Im kommenden Schuljahr 2013/14 werden am Störck-Gymnasium in Klasse 5 drei G9-Klassen gebildet.
Am Montag dieser Woche ist das Klassenbildungsverfahren abgeschlossen worden. Insgesamt wurden 86 Schülerinnen und Schüler am Störck-Gymnasium für das kommende Schuljahr angemeldet. Eine geplante Parallelität von G8- und G9-Zügen, wie es der Schulversuch vorsieht, ist aufgrund der Anmeldezahlen in diesem Jahr am Störck-Gymnasium nicht umsetzbar gewesen, da für einen G8-Zug zu wenige Anmeldungen vorhanden waren. Eine Klasse kann nach dem Schulgesetz ab 16 Schülerinnen und Schülern gebildet werden. Im Vorjahr wurden eine G8 und zwei G9 Klassen am Störck eingerichtet. Nach der Aufhebung der verbindlichen Grundschulempfehlung entscheiden die Eltern eigenverantwortlich, an welcher Schule und in welchem Zug sie ihr Kind anmelden. Auf einem Informationsabend des Störck-Gymnasiums in der vergangenen Woche wurden die Eltern nochmals ausführlich durch die Schulleitung des Störck-Gymnasiums über Möglichkeiten und Rahmenbedingungen der bevorstehenden Klassenbildung informiert.

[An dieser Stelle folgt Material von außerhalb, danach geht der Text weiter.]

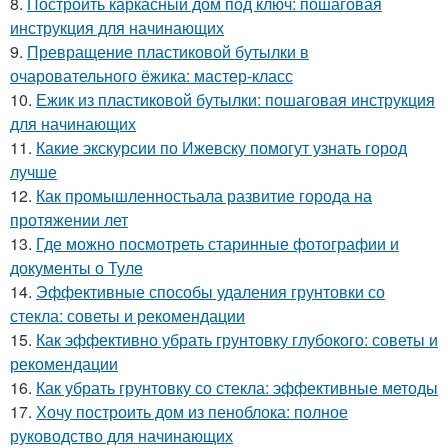
8.
Построить каркасный дом под ключ: пошаговая
инструкция для начинающих
9.
Превращение пластиковой бутылки в
очаровательного ёжика: мастер-класс
10.
Ежик из пластиковой бутылки: пошаговая инструкция
для начинающих
11.
Какие экскурсии по Ижевску помогут узнать город
лучше
12.
Как промышленностьала развитие города на
протяжении лет
13.
Где можно посмотреть старинные фотографии и
документы о Туле
14.
Эффективные способы удаления грунтовки со
стекла: советы и рекомендации
15.
Как эффективно убрать грунтовку глубокого: советы и
рекомендации
16.
Как убрать грунтовку со стекла: эффективные методы
17.
Хочу построить дом из пеноблока: полное
руководство для начинающих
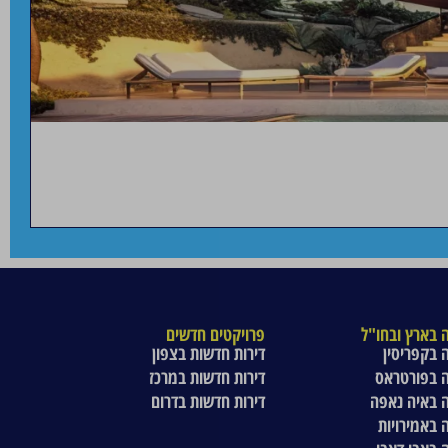
 בארץ ובחו"ל
פרויקטים חדשים
 בקפריסין
דירות חדשות בצפון
 בפורטראס
דירות חדשות במרכז
 באיה נאפה
דירות חדשות בדרום
 באמירויות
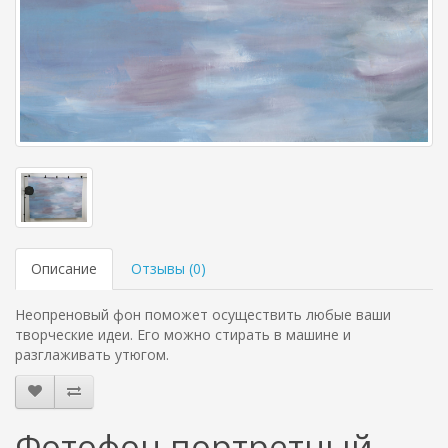
Описание
Отзывы (
0
)
Неопреновый фон поможет осуществить любые ваши
творческие идеи. Его можно стирать в машине и
разглаживать утюгом.
Фотофон портретный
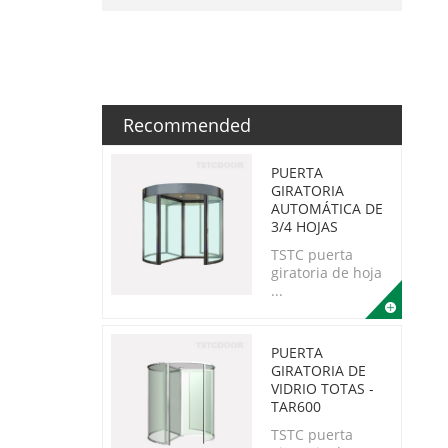
Recommended
PUERTA
GIRATORIA
AUTOMÁTICA DE
3/4 HOJAS
TSTC puerta
giratoria de hoja
...
PUERTA
GIRATORIA DE
VIDRIO TOTAS -
TAR600
TSTC puerta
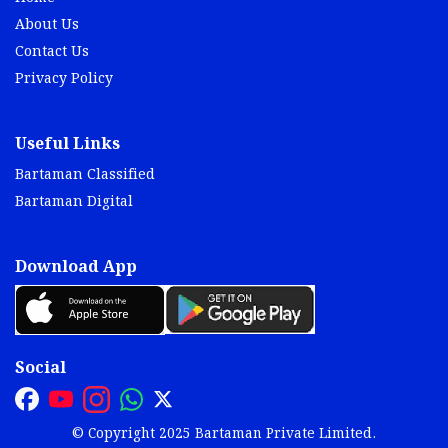
About Us
Contact Us
Privacy Policy
Useful Links
Bartaman Classified
Bartaman Digital
Download App
Social
© Copyright 2025 Bartaman Private Limited.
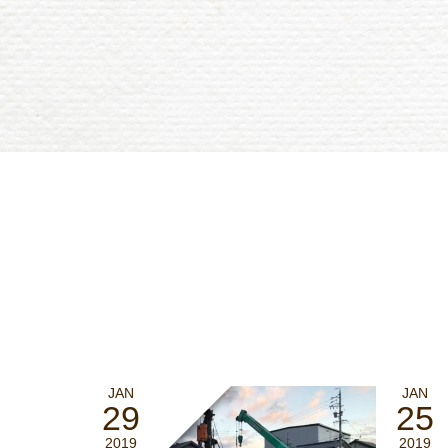
JAN
JAN
29
25
2019
2019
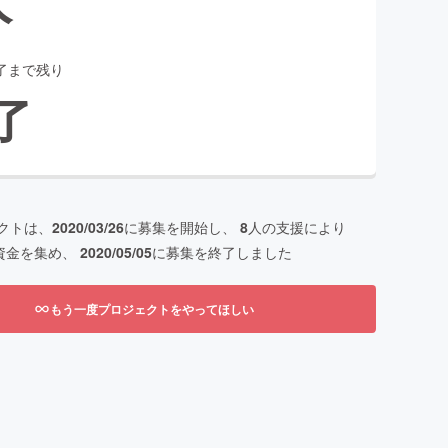
了まで残り
了
クトは、
2020/03/26
に募集を開始し、
8
人の支援により
資金を集め、
2020/05/05
に募集を終了しました
もう一度プロジェクトをやってほしい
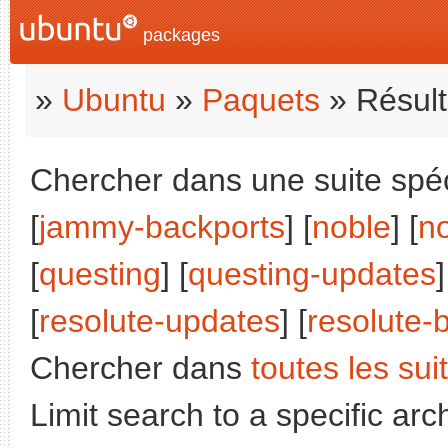
packages
»
Ubuntu
»
Paquets
» Résult
Chercher dans une suite spéci
[
jammy-backports
] [
noble
] [
n
[
questing
] [
questing-updates
]
[
resolute-updates
] [
resolute-
Chercher dans
toutes les sui
Limit search to a specific arch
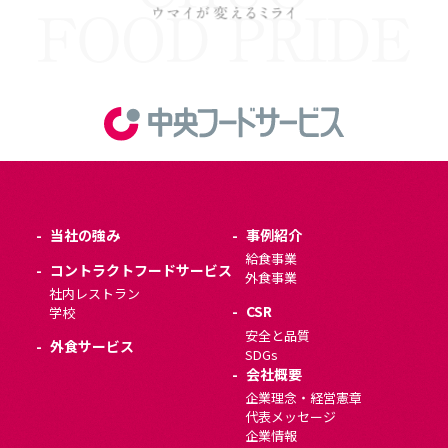
当社の強み
事例紹介
給食事業
コントラクトフードサービス
外食事業
社内レストラン
CSR
学校
安全と品質
外食サービス
SDGs
会社概要
企業理念・経営憲章
代表メッセージ
企業情報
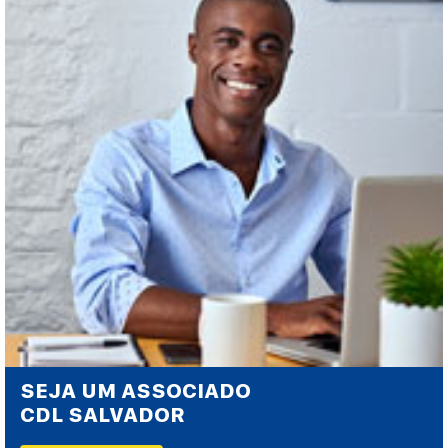
SEJA UM ASSOCIADO
CDL SALVADOR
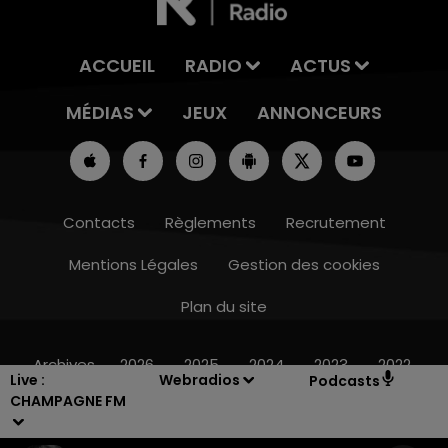
ACCUEIL
RADIO
ACTUS
MÉDIAS
JEUX
ANNONCEURS
Contacts
Règlements
Recrutement
Mentions Légales
Gestion des cookies
Plan du site
15h00 - 19h00
LE CLUB CHAMPAGNE FM
Archives
2026
2025
2024
2023
2022
Live :
Webradios
Podcasts
CHAMPAGNE FM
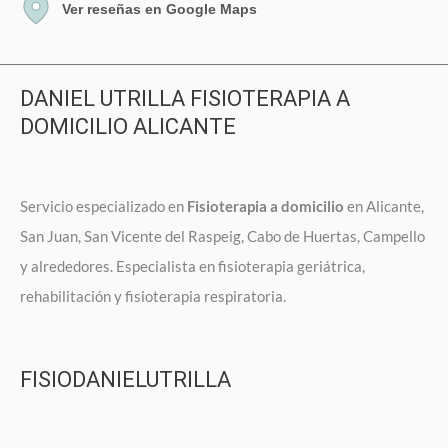
Ver reseñas en Google Maps
DANIEL UTRILLA FISIOTERAPIA A
DOMICILIO ALICANTE
Servicio especializado en
Fisioterapia a domicilio
en Alicante,
San Juan, San Vicente del Raspeig, Cabo de Huertas, Campello
y alrededores. Especialista en fisioterapia geriátrica,
rehabilitación y fisioterapia respiratoria.
FISIODANIELUTRILLA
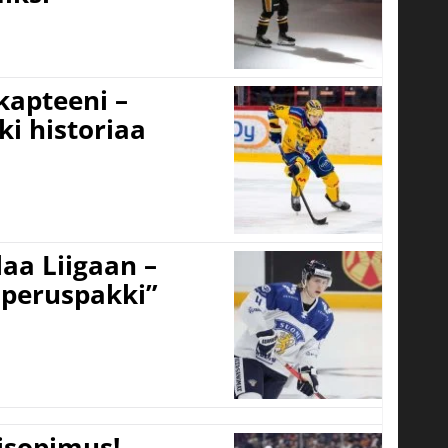
 kapteeni –
ki historiaa
aa Liigaan –
peruspakki”
tisopimus!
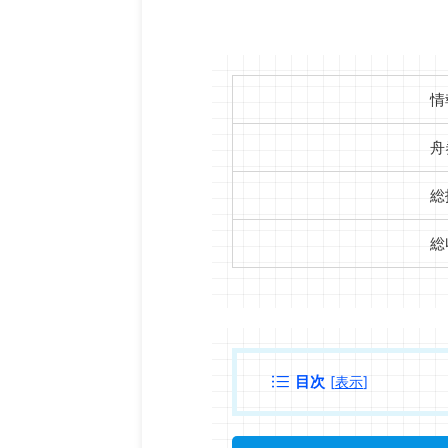
情
舟
総
総
目次
[
表示
]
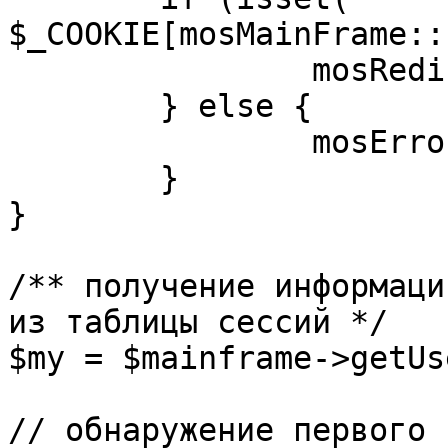
$_COOKIE[mosMainFrame::
		mosRedirect( $return );

	} else {

		mosErrorAlert( _ALERT_ENABLED );

	}

}

/** получение информаци
из таблицы сессий */

$my = $mainframe->getUs
// обнаружение первого 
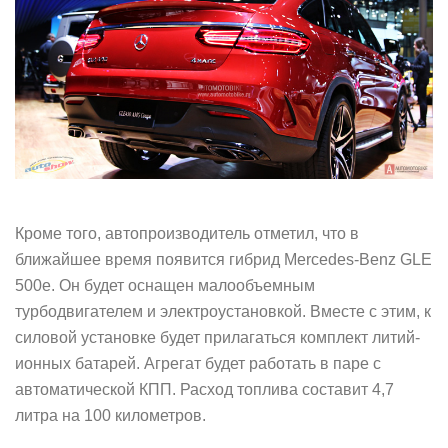
Кроме того, автопроизводитель отметил, что в
ближайшее время появится гибрид Mercedes-Benz GLE
500e. Он будет оснащен малообъемным
турбодвигателем и электроустановкой. Вместе с этим, к
силовой установке будет прилагаться комплект литий-
ионных батарей. Агрегат будет работать в паре с
автоматической КПП. Расход топлива составит 4,7
литра на 100 километров.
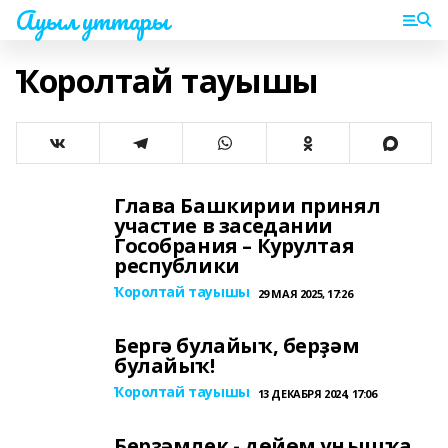
Ауыл уттары
Ҡоролтай тауышы
Глава Башкирии принял
участие в заседании
Гособрания – Курултая
республики
Ҡоролтай тауышы
29 МАЯ 2025, 17:26
Бергә булайыҡ, берҙәм
булайыҡ!
Ҡоролтай тауышы
13 ДЕКАБРЯ 2024, 17:06
Берҙәмлек - дөйөм уңышҡа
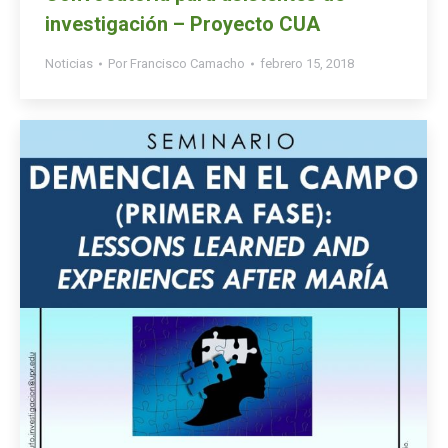
investigación – Proyecto CUA
Noticias
Por
Francisco Camacho
febrero 15, 2018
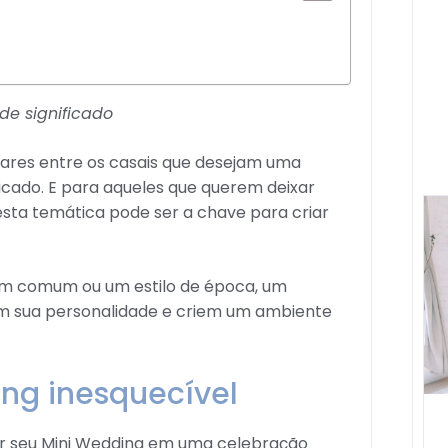
de significado
ares entre os casais que desejam uma
ficado. E para aqueles que querem deixar
esta temática pode ser a chave para criar
 em comum ou um estilo de época, um
m sua personalidade e criem um ambiente
ing inesquecível
mar seu Mini Wedding em uma celebração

Die Klassenbildung muss bei diesem Schulversuch jedes Jahr neu je nach Anmeldezahl für G8 oder G9 festgelegt werden. „Die Eltern der neuen Fünftklässler haben nun durch Ihre Anmeldung, die Sie sicherlich nach reiflicher Überlegung verantwortlich getroffen haben, die Klassenbildung der neuen Fünftklässler für das Schuljahr 2013/14 entschieden“, berichtet der Schulleiter des Störck-Gymnasiums Herr Oßwald. „Wir werden uns in den kommenden Jahren weiterhin für den Fortbestand der Parallelität von G8 und G9 einsetzen, weil wir davon überzeugt sind, dass beide Wege zum Abitur ihre Berechtigung haben“, so Oßwald weiter.
Von den 44 teilnehmenden Gymnasien am Schulversuch in Baden-Württemberg können nach den Anmeldezahlen derzeit nur zwölf Schulen G8-Züge parallel zu den G9-Zügen anbieten. Alle anderen Gymnasien des Schulversuchs bieten nur noch G9-Züge an.